### 作業指示
データの先頭から「temps de travail」を含む行まで（その行も含む）を、「番号」と「本文」の2列からなるMarkdownの表にまとめてもらえますか？空行は除き、この範囲の行だけに通し番号を付けて載せてください。

### 作業用データ

%%

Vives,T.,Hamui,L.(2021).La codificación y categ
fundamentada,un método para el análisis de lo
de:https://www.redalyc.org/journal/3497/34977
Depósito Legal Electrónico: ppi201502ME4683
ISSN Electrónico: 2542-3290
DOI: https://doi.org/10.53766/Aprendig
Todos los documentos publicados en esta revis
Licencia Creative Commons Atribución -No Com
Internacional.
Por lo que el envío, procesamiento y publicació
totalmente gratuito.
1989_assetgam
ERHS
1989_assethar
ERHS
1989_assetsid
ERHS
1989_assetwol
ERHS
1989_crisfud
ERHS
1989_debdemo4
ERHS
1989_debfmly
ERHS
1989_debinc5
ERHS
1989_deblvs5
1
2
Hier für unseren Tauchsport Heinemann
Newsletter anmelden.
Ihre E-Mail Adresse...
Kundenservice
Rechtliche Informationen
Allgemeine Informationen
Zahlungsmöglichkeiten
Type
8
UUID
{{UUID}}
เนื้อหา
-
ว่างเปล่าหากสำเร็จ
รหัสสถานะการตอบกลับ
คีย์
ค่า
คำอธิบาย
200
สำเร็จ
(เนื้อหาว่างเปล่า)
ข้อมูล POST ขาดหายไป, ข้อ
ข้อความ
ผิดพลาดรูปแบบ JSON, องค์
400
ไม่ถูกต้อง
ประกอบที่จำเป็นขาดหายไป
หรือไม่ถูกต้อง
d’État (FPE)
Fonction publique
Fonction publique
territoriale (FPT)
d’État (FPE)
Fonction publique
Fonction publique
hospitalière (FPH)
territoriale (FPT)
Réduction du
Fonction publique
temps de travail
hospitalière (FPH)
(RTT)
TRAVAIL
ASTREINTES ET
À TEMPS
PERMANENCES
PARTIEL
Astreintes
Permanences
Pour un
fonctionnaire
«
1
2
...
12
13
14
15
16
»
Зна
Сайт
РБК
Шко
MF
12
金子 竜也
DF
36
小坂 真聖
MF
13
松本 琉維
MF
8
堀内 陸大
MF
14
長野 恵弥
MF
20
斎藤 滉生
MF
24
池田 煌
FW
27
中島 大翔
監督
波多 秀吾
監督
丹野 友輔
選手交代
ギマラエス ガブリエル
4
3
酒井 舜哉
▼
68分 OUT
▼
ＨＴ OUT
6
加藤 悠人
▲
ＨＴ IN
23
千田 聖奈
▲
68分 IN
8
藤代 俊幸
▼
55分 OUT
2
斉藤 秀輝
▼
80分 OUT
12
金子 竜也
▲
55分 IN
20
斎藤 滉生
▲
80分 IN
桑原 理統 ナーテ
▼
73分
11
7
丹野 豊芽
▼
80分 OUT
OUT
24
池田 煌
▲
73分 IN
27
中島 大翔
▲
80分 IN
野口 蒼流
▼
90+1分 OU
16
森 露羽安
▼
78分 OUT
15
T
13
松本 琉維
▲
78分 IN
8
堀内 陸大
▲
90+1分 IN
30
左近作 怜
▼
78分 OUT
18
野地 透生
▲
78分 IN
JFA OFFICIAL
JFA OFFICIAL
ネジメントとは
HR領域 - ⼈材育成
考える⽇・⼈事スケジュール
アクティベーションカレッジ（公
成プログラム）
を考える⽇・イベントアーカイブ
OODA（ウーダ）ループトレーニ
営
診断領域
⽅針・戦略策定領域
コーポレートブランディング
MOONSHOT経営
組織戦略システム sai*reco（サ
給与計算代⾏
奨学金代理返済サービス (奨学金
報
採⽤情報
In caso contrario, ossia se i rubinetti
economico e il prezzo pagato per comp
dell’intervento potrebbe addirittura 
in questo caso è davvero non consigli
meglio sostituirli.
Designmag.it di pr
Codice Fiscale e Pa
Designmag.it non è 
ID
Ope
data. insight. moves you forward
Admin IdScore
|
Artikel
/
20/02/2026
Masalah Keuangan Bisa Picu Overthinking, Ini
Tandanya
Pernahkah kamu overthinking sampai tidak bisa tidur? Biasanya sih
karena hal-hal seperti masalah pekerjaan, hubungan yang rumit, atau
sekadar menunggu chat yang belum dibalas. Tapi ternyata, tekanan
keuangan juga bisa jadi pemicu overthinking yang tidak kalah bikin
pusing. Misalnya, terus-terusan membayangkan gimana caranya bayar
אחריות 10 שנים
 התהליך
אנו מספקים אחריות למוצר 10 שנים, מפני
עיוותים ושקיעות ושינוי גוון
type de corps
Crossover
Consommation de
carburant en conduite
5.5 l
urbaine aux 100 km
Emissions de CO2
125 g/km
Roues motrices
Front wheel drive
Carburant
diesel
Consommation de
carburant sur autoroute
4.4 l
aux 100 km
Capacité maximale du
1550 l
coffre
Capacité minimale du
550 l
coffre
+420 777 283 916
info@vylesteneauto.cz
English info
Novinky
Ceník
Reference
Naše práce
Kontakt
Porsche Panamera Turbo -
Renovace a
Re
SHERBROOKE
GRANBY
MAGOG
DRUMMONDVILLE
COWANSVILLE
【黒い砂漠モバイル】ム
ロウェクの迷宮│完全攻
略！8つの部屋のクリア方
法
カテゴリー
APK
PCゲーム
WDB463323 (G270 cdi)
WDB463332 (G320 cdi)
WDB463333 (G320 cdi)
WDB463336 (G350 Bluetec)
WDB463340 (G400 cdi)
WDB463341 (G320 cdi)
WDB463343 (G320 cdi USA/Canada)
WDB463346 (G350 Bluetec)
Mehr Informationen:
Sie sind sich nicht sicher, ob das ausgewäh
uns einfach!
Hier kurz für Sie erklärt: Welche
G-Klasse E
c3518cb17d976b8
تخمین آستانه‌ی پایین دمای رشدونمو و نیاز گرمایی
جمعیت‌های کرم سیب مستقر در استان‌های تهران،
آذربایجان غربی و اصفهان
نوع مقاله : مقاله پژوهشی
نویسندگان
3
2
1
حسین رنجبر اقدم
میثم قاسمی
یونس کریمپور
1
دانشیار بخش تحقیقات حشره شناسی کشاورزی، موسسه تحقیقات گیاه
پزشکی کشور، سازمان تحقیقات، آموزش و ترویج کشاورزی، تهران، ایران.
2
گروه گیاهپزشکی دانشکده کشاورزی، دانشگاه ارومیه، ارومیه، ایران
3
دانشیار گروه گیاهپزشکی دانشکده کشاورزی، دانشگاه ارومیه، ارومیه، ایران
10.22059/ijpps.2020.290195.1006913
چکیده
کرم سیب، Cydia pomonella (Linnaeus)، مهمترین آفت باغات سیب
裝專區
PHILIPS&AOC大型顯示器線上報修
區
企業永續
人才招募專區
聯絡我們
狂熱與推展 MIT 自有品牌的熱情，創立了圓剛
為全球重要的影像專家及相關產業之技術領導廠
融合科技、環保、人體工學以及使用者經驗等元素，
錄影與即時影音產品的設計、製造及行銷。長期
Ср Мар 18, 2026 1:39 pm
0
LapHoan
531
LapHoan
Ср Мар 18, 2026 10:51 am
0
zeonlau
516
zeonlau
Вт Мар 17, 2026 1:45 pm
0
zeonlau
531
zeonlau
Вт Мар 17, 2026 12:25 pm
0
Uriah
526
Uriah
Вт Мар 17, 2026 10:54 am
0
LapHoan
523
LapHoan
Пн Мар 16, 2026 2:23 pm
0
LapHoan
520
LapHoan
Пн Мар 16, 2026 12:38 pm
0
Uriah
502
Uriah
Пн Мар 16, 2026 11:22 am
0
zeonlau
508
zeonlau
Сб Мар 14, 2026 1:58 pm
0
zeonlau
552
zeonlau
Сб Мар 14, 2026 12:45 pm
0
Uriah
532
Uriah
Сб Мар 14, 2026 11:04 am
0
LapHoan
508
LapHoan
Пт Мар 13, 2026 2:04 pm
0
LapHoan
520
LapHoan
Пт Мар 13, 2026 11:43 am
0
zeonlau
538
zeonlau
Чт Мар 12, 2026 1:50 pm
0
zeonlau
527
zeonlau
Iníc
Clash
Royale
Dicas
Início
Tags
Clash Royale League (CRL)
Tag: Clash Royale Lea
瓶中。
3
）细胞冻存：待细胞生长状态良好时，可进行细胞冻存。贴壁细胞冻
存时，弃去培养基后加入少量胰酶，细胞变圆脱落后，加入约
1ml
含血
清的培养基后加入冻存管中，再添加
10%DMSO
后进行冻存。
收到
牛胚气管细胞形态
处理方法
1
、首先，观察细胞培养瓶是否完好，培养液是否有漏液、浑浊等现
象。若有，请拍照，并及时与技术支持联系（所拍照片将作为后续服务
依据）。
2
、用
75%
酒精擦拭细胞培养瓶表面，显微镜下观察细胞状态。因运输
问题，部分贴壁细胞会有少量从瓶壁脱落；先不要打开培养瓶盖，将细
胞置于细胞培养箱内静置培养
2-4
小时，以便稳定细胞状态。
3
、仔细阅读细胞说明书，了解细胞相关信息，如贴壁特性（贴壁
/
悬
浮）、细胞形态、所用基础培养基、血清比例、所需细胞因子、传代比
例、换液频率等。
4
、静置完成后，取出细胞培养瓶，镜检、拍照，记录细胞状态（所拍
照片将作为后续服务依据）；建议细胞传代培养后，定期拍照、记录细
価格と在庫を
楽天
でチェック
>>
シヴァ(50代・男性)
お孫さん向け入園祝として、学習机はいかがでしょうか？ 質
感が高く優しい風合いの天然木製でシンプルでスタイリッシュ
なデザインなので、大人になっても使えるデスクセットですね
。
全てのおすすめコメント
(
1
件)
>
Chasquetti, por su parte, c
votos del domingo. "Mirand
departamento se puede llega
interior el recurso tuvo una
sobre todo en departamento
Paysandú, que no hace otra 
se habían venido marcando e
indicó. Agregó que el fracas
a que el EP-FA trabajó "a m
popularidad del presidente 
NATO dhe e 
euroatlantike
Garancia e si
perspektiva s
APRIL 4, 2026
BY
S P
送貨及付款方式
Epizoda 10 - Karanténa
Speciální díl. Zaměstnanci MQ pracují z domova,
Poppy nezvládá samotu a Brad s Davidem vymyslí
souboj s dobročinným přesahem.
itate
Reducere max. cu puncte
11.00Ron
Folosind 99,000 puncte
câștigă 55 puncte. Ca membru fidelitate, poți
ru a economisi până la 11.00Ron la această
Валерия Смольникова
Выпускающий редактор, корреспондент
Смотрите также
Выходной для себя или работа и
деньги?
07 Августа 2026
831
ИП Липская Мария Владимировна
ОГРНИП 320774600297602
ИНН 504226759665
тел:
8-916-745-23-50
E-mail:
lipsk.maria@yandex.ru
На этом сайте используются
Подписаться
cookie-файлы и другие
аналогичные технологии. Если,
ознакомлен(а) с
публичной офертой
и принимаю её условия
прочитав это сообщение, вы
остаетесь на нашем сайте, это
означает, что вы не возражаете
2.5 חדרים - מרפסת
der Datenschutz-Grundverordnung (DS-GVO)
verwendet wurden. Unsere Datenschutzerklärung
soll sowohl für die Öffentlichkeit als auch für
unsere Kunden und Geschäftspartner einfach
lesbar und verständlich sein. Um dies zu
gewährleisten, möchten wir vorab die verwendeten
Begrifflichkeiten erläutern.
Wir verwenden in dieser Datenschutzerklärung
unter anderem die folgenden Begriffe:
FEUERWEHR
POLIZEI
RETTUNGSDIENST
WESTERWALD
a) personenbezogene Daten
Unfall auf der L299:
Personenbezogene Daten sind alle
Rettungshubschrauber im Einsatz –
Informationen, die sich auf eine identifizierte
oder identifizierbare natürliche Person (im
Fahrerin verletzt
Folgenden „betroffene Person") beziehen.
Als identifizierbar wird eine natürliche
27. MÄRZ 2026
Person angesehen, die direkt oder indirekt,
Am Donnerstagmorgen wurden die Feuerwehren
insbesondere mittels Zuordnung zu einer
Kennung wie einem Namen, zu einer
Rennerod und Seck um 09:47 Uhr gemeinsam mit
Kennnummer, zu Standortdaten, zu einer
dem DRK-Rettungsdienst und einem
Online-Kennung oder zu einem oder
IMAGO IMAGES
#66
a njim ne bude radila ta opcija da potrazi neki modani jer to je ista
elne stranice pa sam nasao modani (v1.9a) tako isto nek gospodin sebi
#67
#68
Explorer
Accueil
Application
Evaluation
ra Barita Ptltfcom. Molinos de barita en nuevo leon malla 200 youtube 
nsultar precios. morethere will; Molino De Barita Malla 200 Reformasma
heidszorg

%%

### 出力結果
| 番号 | 本文 |
|---|---|
| 1 | Vives,T.,Hamui,L.(2021).La codificación y categ |
| 2 | fundamentada,un método para el análisis de lo |
| 3 | de:https://www.redalyc.org/journal/3497/34977 |
| 4 | Depósito Legal Electrónico: ppi201502ME4683 |
| 5 | ISSN Electrónico: 2542-3290 |
| 6 | DOI: https://doi.org/10.53766/Aprendig |
| 7 | Todos los documentos publicados en esta revis |
| 8 | Licencia Creative Commons Atribución -No Com |
| 9 | Internacional. |
| 10 | Por lo que el envío, procesamiento y publicació |
| 11 | totalmente gratuito. |
| 12 | 1989_assetgam |
| 13 | ERHS |
| 14 | 1989_assethar |
| 15 | ERHS |
| 16 | 1989_assetsid |
| 17 | ERHS |
| 18 | 1989_assetwol |
| 19 | ERHS |
| 20 | 1989_crisfud |
| 21 | ERHS |
| 22 | 1989_debdemo4 |
| 23 | ERHS |
| 24 | 1989_debfmly |
| 25 | ERHS |
| 26 | 1989_debinc5 |
| 27 | ERHS |
| 28 | 1989_deblvs5 |
| 29 | 1 |
| 30 | 2 |
| 31 | Hier für unseren Tauchsport Heinemann |
| 32 | Newsletter anmelden. |
| 33 | Ihre E-Mail Adresse... |
| 34 | Kundenservice |
| 35 | Rechtliche Informationen |
| 36 | Allgemeine Informationen |
| 37 | Zahlungsmöglichkeiten |
| 38 | Type |
| 39 | 8 |
| 40 | UUID |
| 41 | {{UUID}} |
| 42 | เนื้อหา |
| 43 | - |
| 44 | ว่างเปล่าหากสำเร็จ |
| 45 | รหัสสถานะการตอบกลับ |
| 46 | คีย์ |
| 47 | ค่า |
| 48 | คำอธิบาย |
| 49 | 200 |
| 50 | สำเร็จ |
| 51 | (เนื้อหาว่างเปล่า) |
| 52 | ข้อมูล POST ขาดหายไป, ข้อ |
| 53 | ข้อความ |
| 54 | ผิดพลาดรูปแบบ JSON, องค์ |
| 55 | 400 |
| 56 | ไม่ถูกต้อง |
| 57 | ประกอบที่จำเป็นขาดหายไป |
| 58 | หรือไม่ถูกต้อง |
| 59 | d’État (FPE) |
| 60 | Fonction publique |
| 61 | Fonction publique |
| 62 | territoriale (FPT) |
| 63 | d’État (FPE) |
| 64 | Fonction publique |
| 65 | Fonction publique |
| 66 | hospitalière (FPH) |
| 67 | territoriale (FPT) |
| 68 | Réduction du |
| 69 | Fonction publique |
| 70 | temps de travail |